◆ **WHAT TO DO**
Lay out all the rows below as a two-column CSV with the headers field and value. Give one line per row, with its text and its entry each in its own quoted field and any line breaks turned into spaces.

(Data items)
- - - - -
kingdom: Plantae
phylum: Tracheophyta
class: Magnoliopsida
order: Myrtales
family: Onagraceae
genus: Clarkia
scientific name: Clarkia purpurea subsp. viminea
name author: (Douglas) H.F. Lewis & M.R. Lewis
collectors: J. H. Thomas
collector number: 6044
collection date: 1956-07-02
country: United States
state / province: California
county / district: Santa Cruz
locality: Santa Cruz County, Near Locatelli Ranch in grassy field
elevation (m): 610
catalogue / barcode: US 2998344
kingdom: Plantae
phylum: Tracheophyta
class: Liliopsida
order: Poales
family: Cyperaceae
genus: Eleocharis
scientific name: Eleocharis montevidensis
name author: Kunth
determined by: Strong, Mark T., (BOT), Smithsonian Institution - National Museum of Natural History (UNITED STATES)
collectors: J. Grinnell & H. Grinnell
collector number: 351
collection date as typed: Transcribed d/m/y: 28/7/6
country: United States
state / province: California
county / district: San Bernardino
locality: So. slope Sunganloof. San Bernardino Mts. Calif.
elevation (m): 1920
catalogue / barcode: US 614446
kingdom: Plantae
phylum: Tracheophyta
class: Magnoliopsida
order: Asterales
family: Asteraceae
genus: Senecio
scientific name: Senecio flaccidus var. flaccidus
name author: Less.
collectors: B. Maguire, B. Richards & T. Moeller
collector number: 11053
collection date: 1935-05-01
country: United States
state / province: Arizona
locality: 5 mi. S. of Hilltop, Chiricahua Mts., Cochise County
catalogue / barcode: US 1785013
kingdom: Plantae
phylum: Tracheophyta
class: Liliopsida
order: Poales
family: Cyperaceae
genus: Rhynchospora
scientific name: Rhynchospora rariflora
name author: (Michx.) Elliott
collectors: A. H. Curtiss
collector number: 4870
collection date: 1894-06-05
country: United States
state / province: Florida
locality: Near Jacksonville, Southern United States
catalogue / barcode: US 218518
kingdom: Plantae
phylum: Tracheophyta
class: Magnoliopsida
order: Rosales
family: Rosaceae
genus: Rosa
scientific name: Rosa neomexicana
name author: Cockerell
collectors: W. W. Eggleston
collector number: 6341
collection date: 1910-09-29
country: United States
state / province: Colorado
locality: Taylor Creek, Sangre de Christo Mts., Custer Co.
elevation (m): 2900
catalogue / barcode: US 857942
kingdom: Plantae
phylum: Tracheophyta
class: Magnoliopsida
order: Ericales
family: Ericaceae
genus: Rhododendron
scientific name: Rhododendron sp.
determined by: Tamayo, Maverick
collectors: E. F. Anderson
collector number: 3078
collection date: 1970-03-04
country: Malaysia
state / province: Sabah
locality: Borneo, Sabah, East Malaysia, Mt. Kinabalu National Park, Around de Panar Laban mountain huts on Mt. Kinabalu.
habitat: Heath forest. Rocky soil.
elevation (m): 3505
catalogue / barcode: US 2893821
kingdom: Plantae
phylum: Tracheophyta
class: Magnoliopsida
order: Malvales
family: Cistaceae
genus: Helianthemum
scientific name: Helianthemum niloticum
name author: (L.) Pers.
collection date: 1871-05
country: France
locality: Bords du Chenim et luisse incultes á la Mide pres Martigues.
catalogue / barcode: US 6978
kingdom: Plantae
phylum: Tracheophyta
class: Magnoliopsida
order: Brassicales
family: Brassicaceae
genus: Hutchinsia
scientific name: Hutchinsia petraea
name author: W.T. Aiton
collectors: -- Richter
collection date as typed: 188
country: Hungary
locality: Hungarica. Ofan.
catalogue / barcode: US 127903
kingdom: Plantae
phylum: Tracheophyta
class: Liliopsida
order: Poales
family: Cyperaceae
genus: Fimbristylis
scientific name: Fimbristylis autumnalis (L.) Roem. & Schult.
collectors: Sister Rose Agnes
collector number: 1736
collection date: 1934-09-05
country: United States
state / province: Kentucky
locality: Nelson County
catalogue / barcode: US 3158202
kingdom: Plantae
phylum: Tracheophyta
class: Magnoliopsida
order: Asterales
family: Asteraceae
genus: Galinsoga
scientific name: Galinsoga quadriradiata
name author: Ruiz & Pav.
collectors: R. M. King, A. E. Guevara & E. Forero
- - - - -
◆ **EXPECTED ANSWER**
field,value
"kingdom:","Plantae"
"phylum:","Tracheophyta"
"class:","Magnoliopsida"
"order:","Myrtales"
"family:","Onagraceae"
"genus:","Clarkia"
"scientific name:","Clarkia purpurea subsp. viminea"
"name author:","(Douglas) H.F. Lewis & M.R. Lewis"
"collectors:","J. H. Thomas"
"collector number:","6044"
"collection date:","1956-07-02"
"country:","United States"
"state / province:","California"
"county / district:","Santa Cruz"
"locality:","Santa Cruz County, Near Locatelli Ranch in grassy field"
"elevation (m):","610"
"catalogue / barcode:","US 2998344"
"kingdom:","Plantae"
"phylum:","Tracheophyta"
"class:","Liliopsida"
"order:","Poales"
"family:","Cyperaceae"
"genus:","Eleocharis"
"scientific name:","Eleocharis montevidensis"
"name author:","Kunth"
"determined by:","Strong, Mark T., (BOT), Smithsonian Institution - National Museum of Natural History (UNITED STATES)"
"collectors:","J. Grinnell & H. Grinnell"
"collector number:","351"
"collection date as typed:","Transcribed d/m/y: 28/7/6"
"country:","United States"
"state / province:","California"
"county / district:","San Bernardino"
"locality:","So. slope Sunganloof. San Bernardino Mts. Calif."
"elevation (m):","1920"
"catalogue / barcode:","US 614446"
"kingdom:","Plantae"
"phylum:","Tracheophyta"
"class:","Magnoliopsida"
"order:","Asterales"
"family:","Asteraceae"
"genus:","Senecio"
"scientific name:","Senecio flaccidus var. flaccidus"
"name author:","Less."
"collectors:","B. Maguire, B. Richards & T. Moeller"
"collector number:","11053"
"collection date:","1935-05-01"
"country:","United States"
"state / province:","Arizona"
"locality:","5 mi. S. of Hilltop, Chiricahua Mts., Cochise County"
"catalogue / barcode:","US 1785013"
"kingdom:","Plantae"
"phylum:","Tracheophyta"
"class:","Liliopsida"
"order:","Poales"
"family:","Cyperaceae"
"genus:","Rhynchospora"
"scientific name:","Rhynchospora rariflora"
"name author:","(Michx.) Elliott"
"collectors:","A. H. Curtiss"
"collector number:","4870"
"collection date:","1894-06-05"
"country:","United States"
"state / province:","Florida"
"locality:","Near Jacksonville, Southern United States"
"catalogue / barcode:","US 218518"
"kingdom:","Plantae"
"phylum:","Tracheophyta"
"class:","Magnoliopsida"
"order:","Rosales"
"family:","Rosaceae"
"genus:","Rosa"
"scientific name:","Rosa neomexicana"
"name author:","Cockerell"
"collectors:","W. W. Eggleston"
"collector number:","6341"
"collection date:","1910-09-29"
"country:","United States"
"state / province:","Colorado"
"locality:","Taylor Creek, Sangre de Christo Mts., Custer Co."
"elevation (m):","2900"
"catalogue / barcode:","US 857942"
"kingdom:","Plantae"
"phylum:","Tracheophyta"
"class:","Magnoliopsida"
"order:","Ericales"
"family:","Ericaceae"
"genus:","Rhododendron"
"scientific name:","Rhododendron sp."
"determined by:","Tamayo, Maverick"
"collectors:","E. F. Anderson"
"collector number:","3078"
"collection date:","1970-03-04"
"country:","Malaysia"
"state / province:","Sabah"
"locality:","Borneo, Sabah, East Malaysia, Mt. Kinabalu National Park, Around de Panar Laban mountain huts on Mt. Kinabalu."
"habitat:","Heath forest. Rocky soil."
"elevation (m):","3505"
"catalogue / barcode:","US 2893821"
"kingdom:","Plantae"
"phylum:","Tracheophyta"
"class:","Magnoliopsida"
"order:","Malvales"
"family:","Cistaceae"
"genus:","Helianthemum"
"scientific name:","Helianthemum niloticum"
"name author:","(L.) Pers."
"collection date:","1871-05"
"country:","France"
"locality:","Bords du Chenim et luisse incultes á la Mide pres Martigues."
"catalogue / barcode:","US 6978"
"kingdom:","Plantae"
"phylum:","Tracheophyta"
"class:","Magnoliopsida"
"order:","Brassicales"
"family:","Brassicaceae"
"genus:","Hutchinsia"
"scientific name:","Hutchinsia petraea"
"name author:","W.T. Aiton"
"collectors:","-- Richter"
"collection date as typed:","188"
"country:","Hungary"
"locality:","Hungarica. Ofan."
"catalogue / barcode:","US 127903"
"kingdom:","Plantae"
"phylum:","Tracheophyta"
"class:","Liliopsida"
"order:","Poales"
"family:","Cyperaceae"
"genus:","Fimbristylis"
"scientific name:","Fimbristylis autumnalis (L.) Roem. & Schult."
"collectors:","Sister Rose Agnes"
"collector number:","1736"
"collection date:","1934-09-05"
"country:","United States"
"state / province:","Kentucky"
"locality:","Nelson County"
"catalogue / barcode:","US 3158202"
"kingdom:","Plantae"
"phylum:","Tracheophyta"
"class:","Magnoliopsida"
"order:","Asterales"
"family:","Asteraceae"
"genus:","Galinsoga"
"scientific name:","Galinsoga quadriradiata"
"name author:","Ruiz & Pav."
"collectors:","R. M. King, A. E. Guevara & E. Forero"